Pour le groupe des pêcheurs en rivière de la section d’Orbe, le concours pour l’ouverture, le 3 mars dernier, n’a jamais été aussi catastrophique. Cette année, c’était le concours des «mayaules».

Sur la quinzaine de pêcheurs inscrits, pas un seul n’a ramené de poisson. «Une catastrophe», précise Willy Ballif, «depuis soixante ans que je pêche, je n’ai jamais vu un tel résultat».

Et pourtant, ce n’est pas faute d’avoir essayé.

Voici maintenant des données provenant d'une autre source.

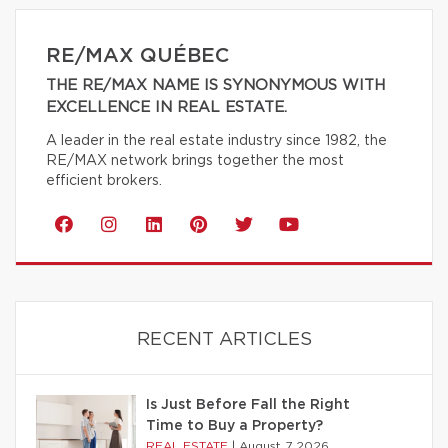
RE/MAX QUÉBEC
THE RE/MAX NAME IS SYNONYMOUS WITH
EXCELLENCE IN REAL ESTATE.
A leader in the real estate industry since 1982, the
RE/MAX network brings together the most
efficient brokers.
RECENT ARTICLES
Is Just Before Fall the Right
Time to Buy a Property?
REAL ESTATE
|
August 7 2026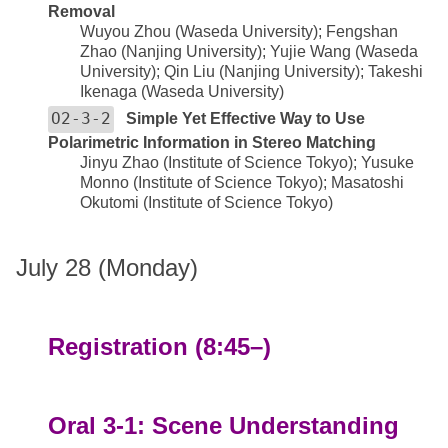
Removal
Wuyou Zhou (Waseda University); Fengshan
Zhao (Nanjing University); Yujie Wang (Waseda
University); Qin Liu (Nanjing University); Takeshi
Ikenaga (Waseda University)
O2-3-2
Simple Yet Effective Way to Use
Polarimetric Information in Stereo Matching
Jinyu Zhao (Institute of Science Tokyo); Yusuke
Monno (Institute of Science Tokyo); Masatoshi
Okutomi (Institute of Science Tokyo)
July 28 (Monday)
Registration (8:45–)
Oral 3-1: Scene Understanding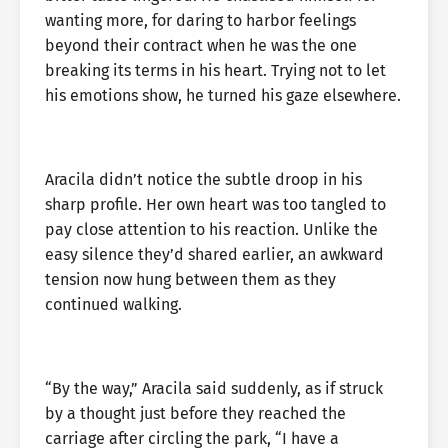
wanting more, for daring to harbor feelings
beyond their contract when he was the one
breaking its terms in his heart. Trying not to let
his emotions show, he turned his gaze elsewhere.
Aracila didn’t notice the subtle droop in his
sharp profile. Her own heart was too tangled to
pay close attention to his reaction. Unlike the
easy silence they’d shared earlier, an awkward
tension now hung between them as they
continued walking.
“By the way,” Aracila said suddenly, as if struck
by a thought just before they reached the
carriage after circling the park, “I have a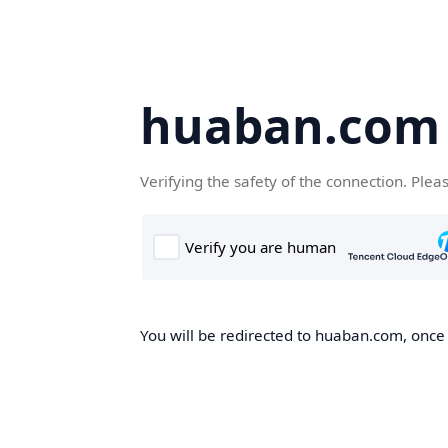
huaban.com
Verifying the safety of the connection. Plea
You will be redirected to huaban.com, once t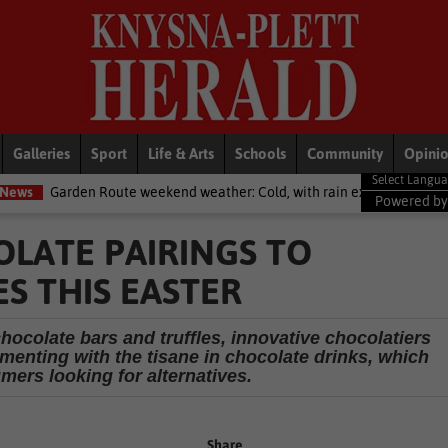
Galleries
Sport
Life & Arts
Schools
Community
Opini
eekend weather: Cold, with rain expected
National News
Defenc
Powered b
LATE PAIRINGS TO
S THIS EASTER
hocolate bars and truffles, innovative chocolatiers
menting with the tisane in chocolate drinks, which
mers looking for alternatives.
Share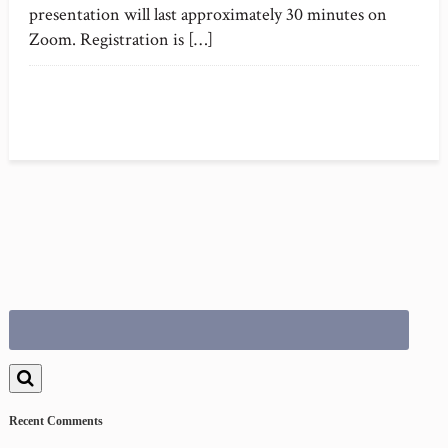
presentation will last approximately 30 minutes on
Zoom. Registration is […]
Search
for:
Recent Comments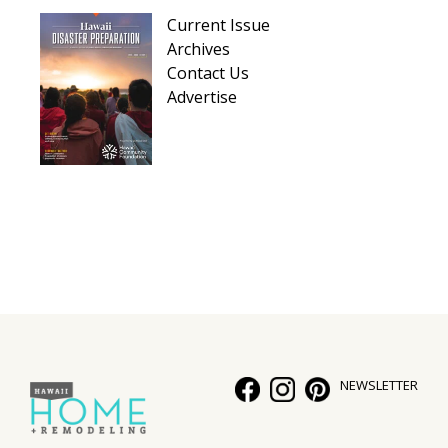
Hui Kapili
Current Issue
Archives
Hawaii Gas 120th Anniversary
Contact Us
Advertise
Digital Exclusives
RESOURCE GUIDE
READERS’ CHOICE
HAWAII DISASTER PREPARATION
NEWSLETTER
NEWSLETTER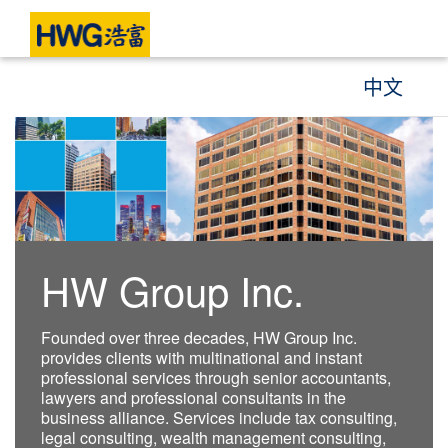
中文
HW Group Inc.
Founded over three decades, HW Group Inc.
provides clients with multinational and instant
professional services through senior accountants,
lawyers and professional consultants in the
business alliance. Services include tax consulting,
legal consulting, wealth management consulting,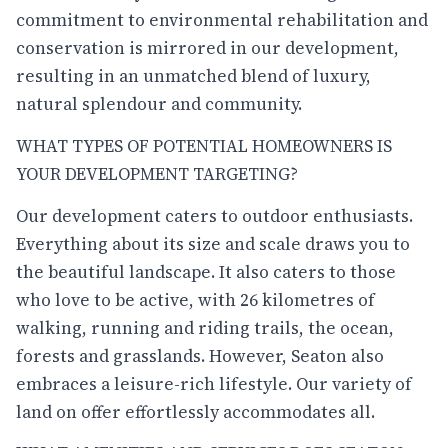
commitment to environmental rehabilitation and
conservation is mirrored in our development,
resulting in an unmatched blend of luxury,
natural splendour and community.
WHAT TYPES OF POTENTIAL HOMEOWNERS IS
YOUR DEVELOPMENT TARGETING?
Our development caters to outdoor enthusiasts.
Everything about its size and scale draws you to
the beautiful landscape. It also caters to those
who love to be active, with 26 kilometres of
walking, running and riding trails, the ocean,
forests and grasslands. However, Seaton also
embraces a leisure-rich lifestyle. Our variety of
land on offer effortlessly accommodates all.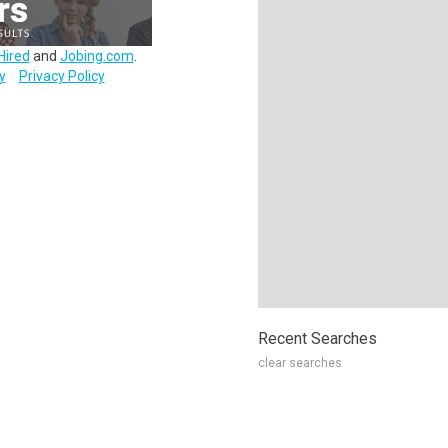
Hired
and
Jobing.com
.
y
Privacy Policy
Recent Searches
clear searches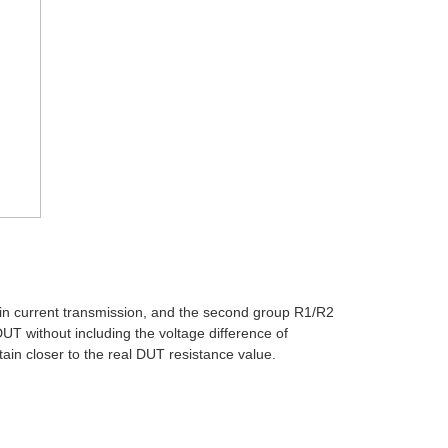
ain current transmission, and the second group R1/R2
UT without including the voltage difference of
tain closer to the real DUT resistance value.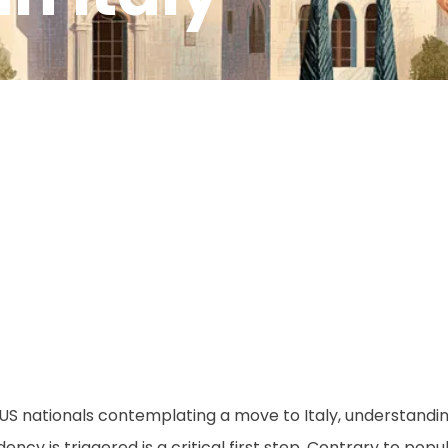
M
US nationals contemplating a move to Italy, understandin
dency is triggered is a critical first step. Contrary to popula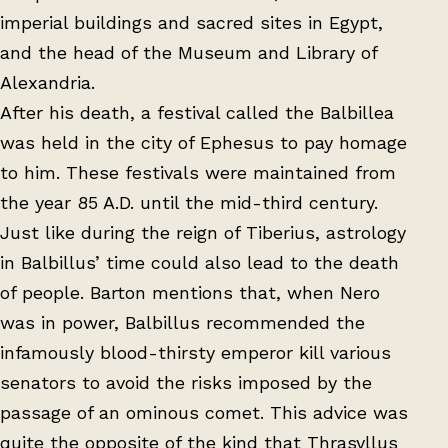
imperial buildings and sacred sites in Egypt,
and the head of the Museum and Library of
Alexandria.
After his death, a festival called the Balbillea
was held in the city of Ephesus to pay homage
to him. These festivals were maintained from
the year 85 A.D. until the mid-third century.
Just like during the reign of Tiberius, astrology
in Balbillus’ time could also lead to the death
of people. Barton mentions that, when Nero
was in power, Balbillus recommended the
infamously blood-thirsty emperor kill various
senators to avoid the risks imposed by the
passage of an ominous comet. This advice was
quite the opposite of the kind that Thrasyllus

Même dans d’autres sections, des pêcheurs confirmés ont pris très peu, voire même aucune truite.
Il y a vingt ans, même par un froid de canard, les pêcheurs les plus chevronnés attendaient d’avoir capturé leurs dix truites réglementaires avant de pouvoir fêter leurs prises bien au chaud avec leurs amis ou familles.

Mais que se passe-t-il donc?
La faute à qui? Ou à quoi? Le froid, le manque d’eau, la prolifération des oiseaux piscivores?
Bien des pêcheurs vaudois se posent la question.

Que penser du fait de la politique de remise à l’eau de poisson «de mesure». Est-ce que la «reconstruction» des cours d’eau est une si bonne chose? La protection des harles bièvres et autres cormorans n’aurait-elle pas atteint ses limites? L’assainissement des cours d’eau par la séparation des eaux usées et des eaux claires n’a-t-elle pas été trop radicale?

Il n’est pas nécessaire de faire une pêche miraculeuse à chaque fois que l’on lance sa ligne, mais prendre une truite de temps à autre ne serait pas du luxe, vu le prix du permis de pêche annuel(Fr. 150.–). Certains anciens amateurs du bouchon ont même renoncé, cette année encore, à s’adonner à leur hobby préféré.

Le débat est ouvert, sans forcément vouloir faire de polémique… Mais il serait bien dommage que notre «salmo trutta» disparaisse complètement de nos cours d’eau.